Massenmord in Kulmhof und Auschwitz
Im Winter 1941 waren es erneut die regionalen Wohlfahrtsbehörden, die auf weitere Massendeportationen österreichischer Roma drängten und diese auch organisierten und finanzierten. Die Deportationen begannen Anfang November, als 5.007 Roma gemeinsam mit 5.000 Juden ins Ghetto Litzmannstadt (Lodz) im besetzten Polen verschleppt wurden. Sechzig Prozent der Deportierten waren Kinder unter zwölf Jahren.
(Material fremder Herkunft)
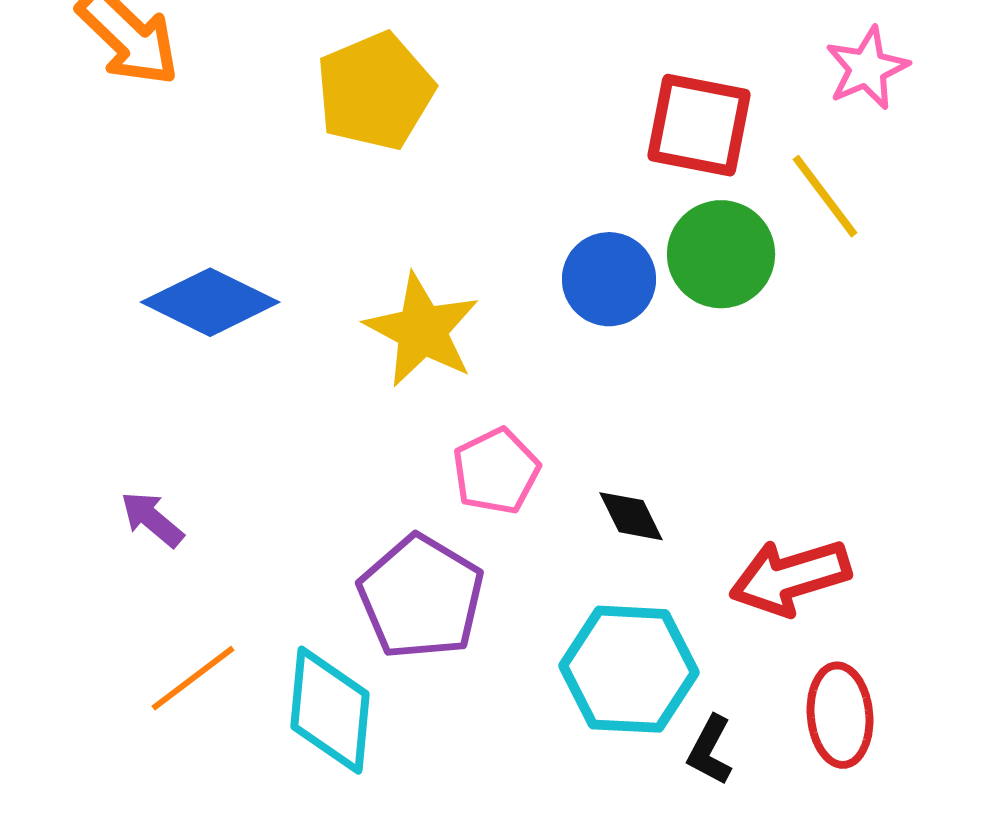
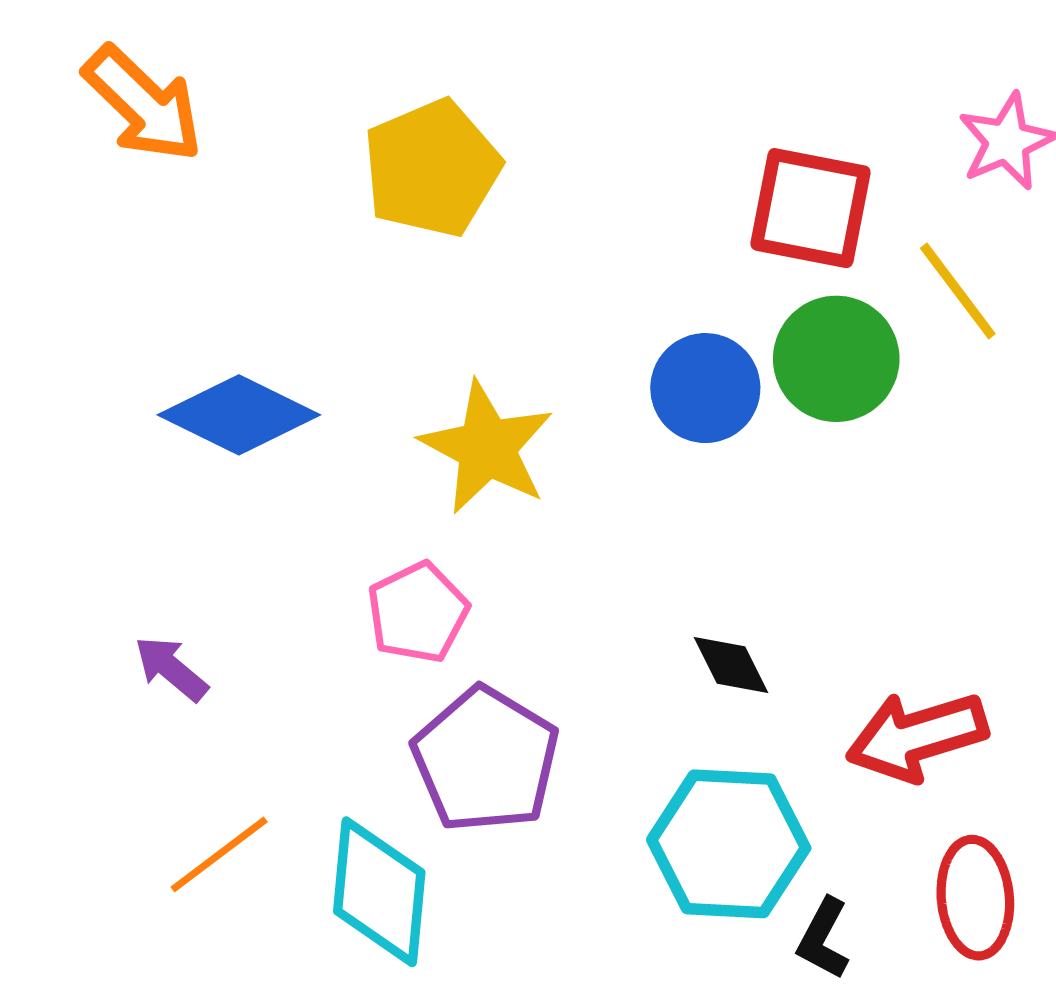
pink pentagon: (496, 471) -> (418, 612), moved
Innerhalb weniger Tage brach im »Zigeunerlager« des Ghettos Litzmannstadt Typhus aus. Während der ersten sechs Wochen starben 630 Personen. Die übrigen Roma wurden im Dezember 1941 und Anfang Januar 1942 in das nahegelegene Vernichtungslager Kulmhof gebracht und dort in Gaswagen ermordet. Niemand aus dieser Gruppe überlebte.
Die zweite Welle der Deportationen begann nach dem sogenannten »Auschwitz-Erlass« vom Dezember 1942. Zu Beginn des Jahres 1943 wurden etwa 5.000 österreichische Roma und Sinti nach Auschwitz-Birkenau deportiert, wo die meisten von ihnen starben. Insgesamt überlebten nur zwischen 1.000 und 1.200 österreichische Roma und Sinti – einige in den Konzentrationslagern, einige als Flüchtlinge in benachbarten Staaten wie Ungarn, einige im Versteck.
Missachtung der Aussagen von Roma
In den ersten Jahren nach dem Zweiten Weltkrieg wurden österreichische Sinti und Roma zunächst nicht als Opfer der nationalsozialistischen Verfolgung anerkannt. Über Jahrzehnte wurde die Zeit der Gefangenschaft und der Zwangsarbeit im Lager Lackenbach ignoriert. Nur einige wenige nationalsozialistische Kommandanten sowie Kapos (Gefangene, die gezwungen wurden, die anderen Lagerinsass_innen zu überwachen) aus Lackenbach und anderen Roma-Lagern wurden überhaupt gerichtlich belangt – und am Ende mit wenigen Ausnahmen ungeachtet der Zeugenaussagen von Überlebenden freigesprochen. Erst 1984 wurde dem Leid der österreichischen Roma und Sinti die gleiche rechtliche Behandlung wie bei anderen Opfergruppen zuteil.